As he submits to John's bath of repentance, Jesus shows the radical way he will confront the sin that enslaves humanity.  Jesus' "baptism," begun in the Jordan and completed on Golgotha, is repentance, self-denial, metanoia to the fullest.  John presents his baptism as a washing from sin, a turning from self to God.  Jesus seeks even more radical metanoia.

His message is not the simple one of the Baptist, "Be clean."  Jesus' word is more painful – "Be killed."  The washing of this prophetic baptism is not cheap.  "You also must consider yourselves dead," Paul tells the Romans (Rom. 6:11).  In baptism, the "old Adam" is drowned.  "For you have died, and your life is hid with Christ in God" (Col. 3:3).
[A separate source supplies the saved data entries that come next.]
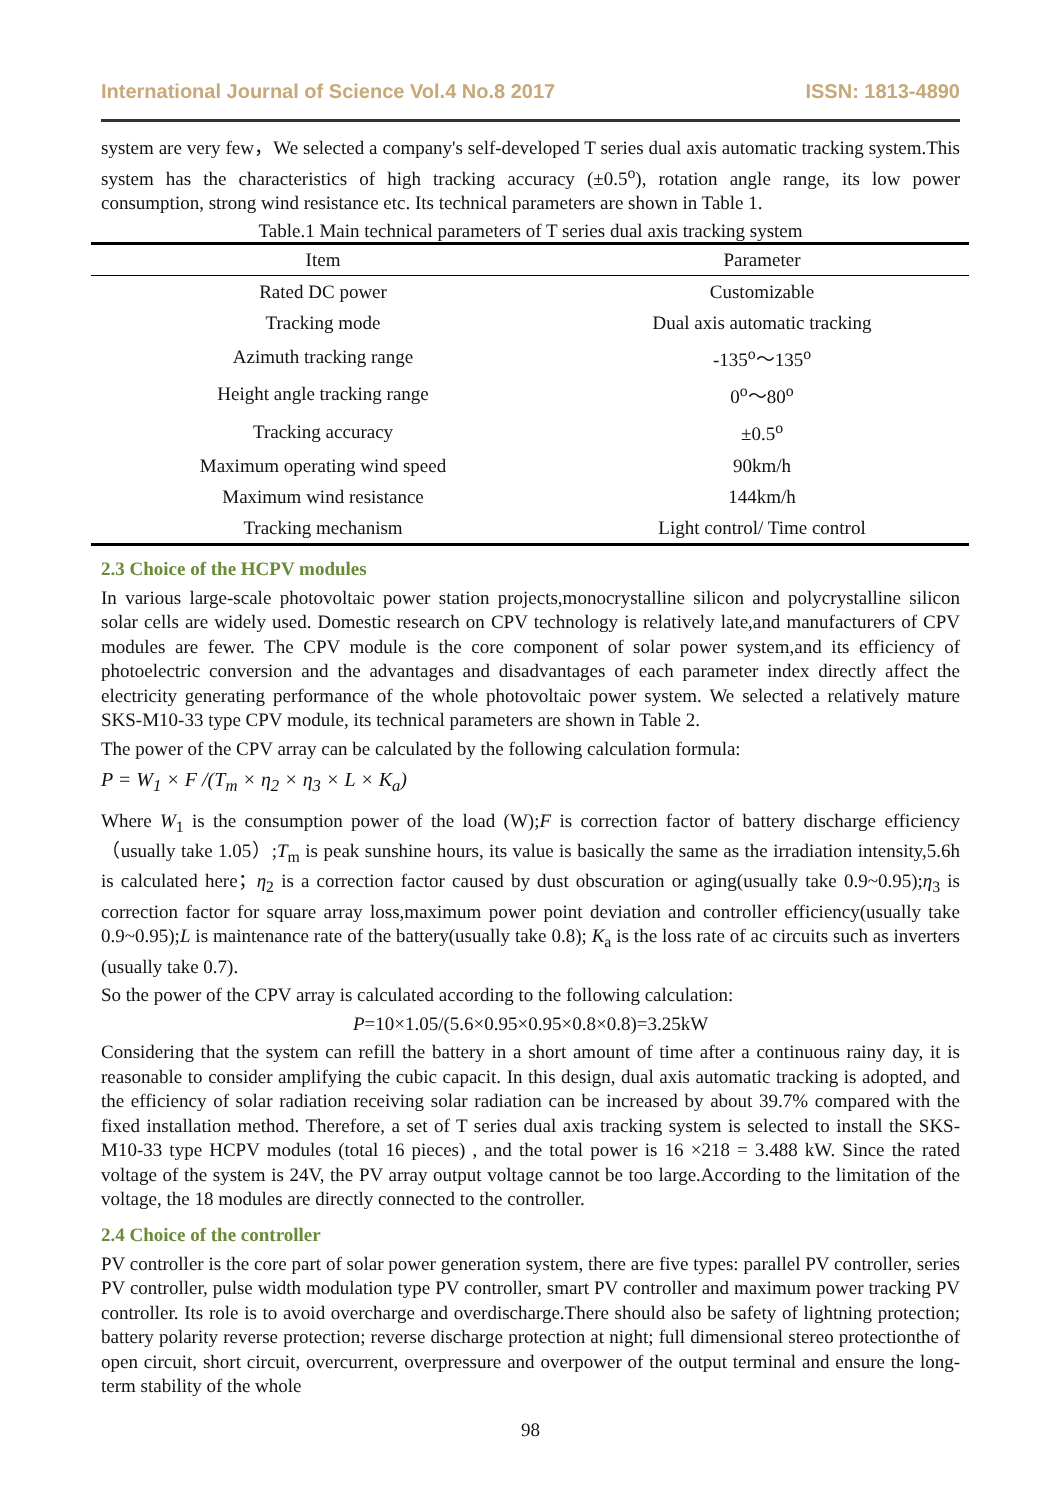International Journal of Science Vol.4 No.8 2017 ISSN: 1813-4890
system are very few，We selected a company's self-developed T series dual axis automatic tracking system.This system has the characteristics of high tracking accuracy (±0.5<sup>o</sup>), rotation angle range, its low power consumption, strong wind resistance etc. Its technical parameters are shown in Table 1.
Table.1 Main technical parameters of T series dual axis tracking system
| Item | Parameter |
| --- | --- |
| Rated DC power | Customizable |
| Tracking mode | Dual axis automatic tracking |
| Azimuth tracking range | -135<sup>o</sup>～135<sup>o</sup> |
| Height angle tracking range | 0<sup>o</sup>～80<sup>o</sup> |
| Tracking accuracy | ±0.5<sup>o</sup> |
| Maximum operating wind speed | 90km/h |
| Maximum wind resistance | 144km/h |
| Tracking mechanism | Light control/ Time control |
2.3 Choice of the HCPV modules
In various large-scale photovoltaic power station projects,monocrystalline silicon and polycrystalline silicon solar cells are widely used. Domestic research on CPV technology is relatively late,and manufacturers of CPV modules are fewer. The CPV module is the core component of solar power system,and its efficiency of photoelectric conversion and the advantages and disadvantages of each parameter index directly affect the electricity generating performance of the whole photovoltaic power system. We selected a relatively mature SKS-M10-33 type CPV module, its technical parameters are shown in Table 2.
The power of the CPV array can be calculated by the following calculation formula:
P = W<sub>1</sub> × F /(T<sub>m</sub> × η<sub>2</sub> × η<sub>3</sub> × L × K<sub>a</sub>)
Where W<sub>1</sub> is the consumption power of the load (W);F is correction factor of battery discharge efficiency（usually take 1.05）;T<sub>m</sub> is peak sunshine hours, its value is basically the same as the irradiation intensity,5.6h is calculated here；η<sub>2</sub> is a correction factor caused by dust obscuration or aging(usually take 0.9~0.95);η<sub>3</sub> is correction factor for square array loss,maximum power point deviation and controller efficiency(usually take 0.9~0.95);L is maintenance rate of the battery(usually take 0.8); K<sub>a</sub> is the loss rate of ac circuits such as inverters (usually take 0.7).
So the power of the CPV array is calculated according to the following calculation:
P=10×1.05/(5.6×0.95×0.95×0.8×0.8)=3.25kW
Considering that the system can refill the battery in a short amount of time after a continuous rainy day, it is reasonable to consider amplifying the cubic capacit. In this design, dual axis automatic tracking is adopted, and the efficiency of solar radiation receiving solar radiation can be increased by about 39.7% compared with the fixed installation method. Therefore, a set of T series dual axis tracking system is selected to install the SKS-M10-33 type HCPV modules (total 16 pieces) , and the total power is 16 ×218 = 3.488 kW. Since the rated voltage of the system is 24V, the PV array output voltage cannot be too large.According to the limitation of the voltage, the 18 modules are directly connected to the controller.
2.4 Choice of the controller
PV controller is the core part of solar power generation system, there are five types: parallel PV controller, series PV controller, pulse width modulation type PV controller, smart PV controller and maximum power tracking PV controller. Its role is to avoid overcharge and overdischarge.There should also be safety of lightning protection; battery polarity reverse protection; reverse discharge protection at night; full dimensional stereo protectionthe of open circuit, short circuit, overcurrent, overpressure and overpower of the output terminal and ensure the long-term stability of the whole
98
To be baptized "into Christ" and "in the name of Christ" means to be incorporated into the way of life which characterized his life, the life of the empty one, the servant, the humble one, the obedient one, obedient even unto death (Phil. 2:6-11).

That day at the Jordan, knee deep in cold water, with old John drenching him, the Anointed One began his journey down the via crucis.  His baptism intimated where he would finally end.  His whole life was caught up in this single sign.  Our baptism does the same.

The chief biblical analogy for baptism is not the water that washes but the flood that drowns.  Discipleship is more than turning over a new leaf.  It is more fitful and disorderly than gradual moral formation.  Nothing less than daily, often painful, lifelong death will do.  So Paul seems to know not whether to call what happened to him on the Damascus Road "birth" or "death" – it felt like both at the same time.

In all this I hear the simple assertion that we must submit to change if we would be formed into this cruciform faith.  We may come singing "Just as I Am," but we will not stay by being our same old selves.  The needs of the world are too great, the suffering and pain too extensive, the lures of the world too seductive for us to begin to change the world unless we are changed, unless conversion of life and morals becomes our pattern.  The status quo is too alluring.  It is the air we breathe, the food we eat, the six-thirty news, our institutions, theologies, and politics.  The only way we shall break its hold on us is to be transferred to another dominion, to be cut loose from our old certainties, to be thrust under the flood and then pulled forth fresh and newborn.  Baptism takes us there.

On the bank of some dark river, as we are thrust backward, onlookers will remark, "They could kill somebody like that."  To which old John might say, "Good, you're finally catching on."